Implementation of Monocular Visual Odometry Pipeline

Categories Courseworks

This project is from the course “Vision Algorithms for Mobile Robotics” of ETH Zurich in Autumn 2016.

The goal of the project is implementing a monocular visual odometry pipeline.

Jihwan Youn, Dongho Kang and Jaeyoung Lim contributed to the project and the course was instructed by Prof. Davide Scaramuzza


Our Visual Odometry pipeline(VO pipeline) consists of initialization, continuous operation, and bundle adjustment as shown in figure 1. A loop closure module was also implemented but excluded from the experimental result.

Figure 1: Overview of the visual odometry pipeline.

The initialization module outputs the initial pose and landmarks based on the manually selected two images, I0 and I1. The process frame uses the pre- viously estimated pose and landmarks to continuously estimate the current pose.

Additionally, VO pipeline performs window-based bundle adjustment to optimize the poses and the landmarks by minimizing the reprojection error in a nonlinear fashion.

A loop closure feature was added by storing the landmark history. However, due to the poor robustness of place recognition function, the loop closure feature is not demonstrated properly in the demo videos


The code was implemented in MATLAB language and was tested in MATLAB R2016b version. Four datasets were used to assess the performance of our VO pipeline.

KITTI dataset

KITTI dataset shows significant scale drift without the bundle adjustment implementation. After bundle adjustment, the VO pipeline is robust enough to run to the end of the dataset.

MALAGA dataset

MALAGA dataset shows scale drift even after bundle adjustment. This is thought to be from the large variations of landmark distance from the camera.

PARKING dataset

Parking dataset shows robust performance even though the camera is facing the right angle to the direction of travel. Parking has an accumulative error as the dataset has no loop even though running bundle adjustment.

SEOUL dataset

A custom dataset was constructed to verify that the visual odometry pipeline is robust enough to work in various environments. The custom dataset is based on 360 sequence of images taken from an iPhone 6s. While taking the images the camera had a fixed focal length and the images were down sam- pled by a factor of 0.2 for computational issues in calibrating the camera and rectifying images. Images were filmed in a narrow alley in Seoul, Republic of Korea in December 27th 2016.

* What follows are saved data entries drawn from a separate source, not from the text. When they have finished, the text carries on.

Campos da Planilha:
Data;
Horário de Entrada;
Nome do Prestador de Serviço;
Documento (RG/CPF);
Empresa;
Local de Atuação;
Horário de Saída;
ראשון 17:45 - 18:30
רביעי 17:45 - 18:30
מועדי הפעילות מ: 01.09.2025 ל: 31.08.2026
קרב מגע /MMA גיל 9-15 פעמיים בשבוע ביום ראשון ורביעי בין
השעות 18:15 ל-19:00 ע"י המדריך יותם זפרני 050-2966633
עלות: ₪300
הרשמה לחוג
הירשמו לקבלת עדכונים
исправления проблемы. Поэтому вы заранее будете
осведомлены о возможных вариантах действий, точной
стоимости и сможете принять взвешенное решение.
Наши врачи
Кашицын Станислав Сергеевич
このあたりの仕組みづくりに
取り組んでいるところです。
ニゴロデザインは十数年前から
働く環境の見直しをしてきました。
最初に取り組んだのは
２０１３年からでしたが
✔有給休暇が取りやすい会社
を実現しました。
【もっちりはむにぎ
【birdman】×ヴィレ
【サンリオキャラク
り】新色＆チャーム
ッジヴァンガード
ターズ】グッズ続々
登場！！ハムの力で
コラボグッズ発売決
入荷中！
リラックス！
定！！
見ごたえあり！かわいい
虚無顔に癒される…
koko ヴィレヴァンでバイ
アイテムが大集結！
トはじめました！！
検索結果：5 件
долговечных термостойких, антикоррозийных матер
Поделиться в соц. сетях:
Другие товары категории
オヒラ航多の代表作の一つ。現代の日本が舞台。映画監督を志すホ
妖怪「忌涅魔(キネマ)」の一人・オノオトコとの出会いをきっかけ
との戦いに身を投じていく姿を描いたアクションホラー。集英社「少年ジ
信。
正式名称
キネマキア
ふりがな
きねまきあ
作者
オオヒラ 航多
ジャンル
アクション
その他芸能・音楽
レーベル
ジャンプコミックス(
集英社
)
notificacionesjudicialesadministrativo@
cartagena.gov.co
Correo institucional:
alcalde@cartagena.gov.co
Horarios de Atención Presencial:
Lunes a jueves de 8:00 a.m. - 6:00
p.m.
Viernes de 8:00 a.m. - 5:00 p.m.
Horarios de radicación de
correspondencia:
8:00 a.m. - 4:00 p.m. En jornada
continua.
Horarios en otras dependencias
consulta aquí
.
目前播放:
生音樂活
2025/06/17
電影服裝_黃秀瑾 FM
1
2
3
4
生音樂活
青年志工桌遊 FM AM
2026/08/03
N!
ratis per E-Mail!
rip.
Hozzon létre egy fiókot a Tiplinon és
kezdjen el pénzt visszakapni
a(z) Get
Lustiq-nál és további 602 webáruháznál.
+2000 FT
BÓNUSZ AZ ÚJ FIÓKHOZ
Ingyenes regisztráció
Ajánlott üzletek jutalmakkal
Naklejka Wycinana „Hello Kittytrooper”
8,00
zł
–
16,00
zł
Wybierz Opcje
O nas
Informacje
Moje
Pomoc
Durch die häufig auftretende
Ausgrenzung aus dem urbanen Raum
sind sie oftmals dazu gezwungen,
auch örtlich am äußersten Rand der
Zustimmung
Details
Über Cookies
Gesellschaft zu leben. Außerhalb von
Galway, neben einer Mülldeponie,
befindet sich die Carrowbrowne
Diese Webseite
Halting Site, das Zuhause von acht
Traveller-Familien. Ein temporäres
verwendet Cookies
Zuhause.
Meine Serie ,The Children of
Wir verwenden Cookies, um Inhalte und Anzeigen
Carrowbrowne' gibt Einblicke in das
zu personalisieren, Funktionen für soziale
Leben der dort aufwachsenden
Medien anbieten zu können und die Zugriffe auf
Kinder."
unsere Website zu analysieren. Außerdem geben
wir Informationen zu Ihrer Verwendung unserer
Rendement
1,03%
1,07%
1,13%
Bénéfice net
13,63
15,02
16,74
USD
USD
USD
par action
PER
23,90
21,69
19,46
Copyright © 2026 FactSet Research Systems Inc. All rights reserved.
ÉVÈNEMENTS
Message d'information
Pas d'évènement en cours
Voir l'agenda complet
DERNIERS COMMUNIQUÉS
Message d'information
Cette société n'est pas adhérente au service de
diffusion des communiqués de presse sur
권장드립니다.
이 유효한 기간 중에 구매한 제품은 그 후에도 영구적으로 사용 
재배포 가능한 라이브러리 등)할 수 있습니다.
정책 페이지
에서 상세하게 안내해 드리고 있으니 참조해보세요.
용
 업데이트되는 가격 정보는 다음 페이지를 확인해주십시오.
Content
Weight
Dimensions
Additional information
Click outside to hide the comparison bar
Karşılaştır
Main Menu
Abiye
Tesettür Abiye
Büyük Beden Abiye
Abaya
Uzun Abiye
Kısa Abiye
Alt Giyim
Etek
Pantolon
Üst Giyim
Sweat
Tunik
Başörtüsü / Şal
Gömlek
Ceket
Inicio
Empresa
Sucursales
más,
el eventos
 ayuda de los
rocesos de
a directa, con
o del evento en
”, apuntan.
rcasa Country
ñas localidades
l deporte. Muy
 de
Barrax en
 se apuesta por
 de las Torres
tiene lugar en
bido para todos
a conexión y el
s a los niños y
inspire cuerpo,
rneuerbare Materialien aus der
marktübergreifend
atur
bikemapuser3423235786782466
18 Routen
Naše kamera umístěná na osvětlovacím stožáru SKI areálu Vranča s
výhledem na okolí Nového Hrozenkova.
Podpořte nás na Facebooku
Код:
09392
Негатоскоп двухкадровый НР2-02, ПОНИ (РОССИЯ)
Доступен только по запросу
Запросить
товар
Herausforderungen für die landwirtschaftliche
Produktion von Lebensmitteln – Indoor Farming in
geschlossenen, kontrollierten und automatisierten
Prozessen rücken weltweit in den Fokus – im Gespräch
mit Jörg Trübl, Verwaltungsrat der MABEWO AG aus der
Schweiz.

The successful trajectory estimation of the VO pipeline in a narrow alley with large variations of landmark distance and illumination changes shows robust performance of the VO pipeline.


We successfully implemented a fully working and robust monocular visual odometry pipeline as well as the additional features as the following:

  • An appealing visualization was implemented including keypoint tracking information, camera heading and trajectory in each frame. A full landmark and trajectory visualization is also implemented.
  • Many ideas for improving the performance of the VO pipeline.
  • Refined estimated pose by minimizing reprojection error.
  • VO pipeline verification on a custom recorded dataset.
  • Full bundle adjustment(motion and structure)
  • Not fully working but implemented loop closure module using place recognition.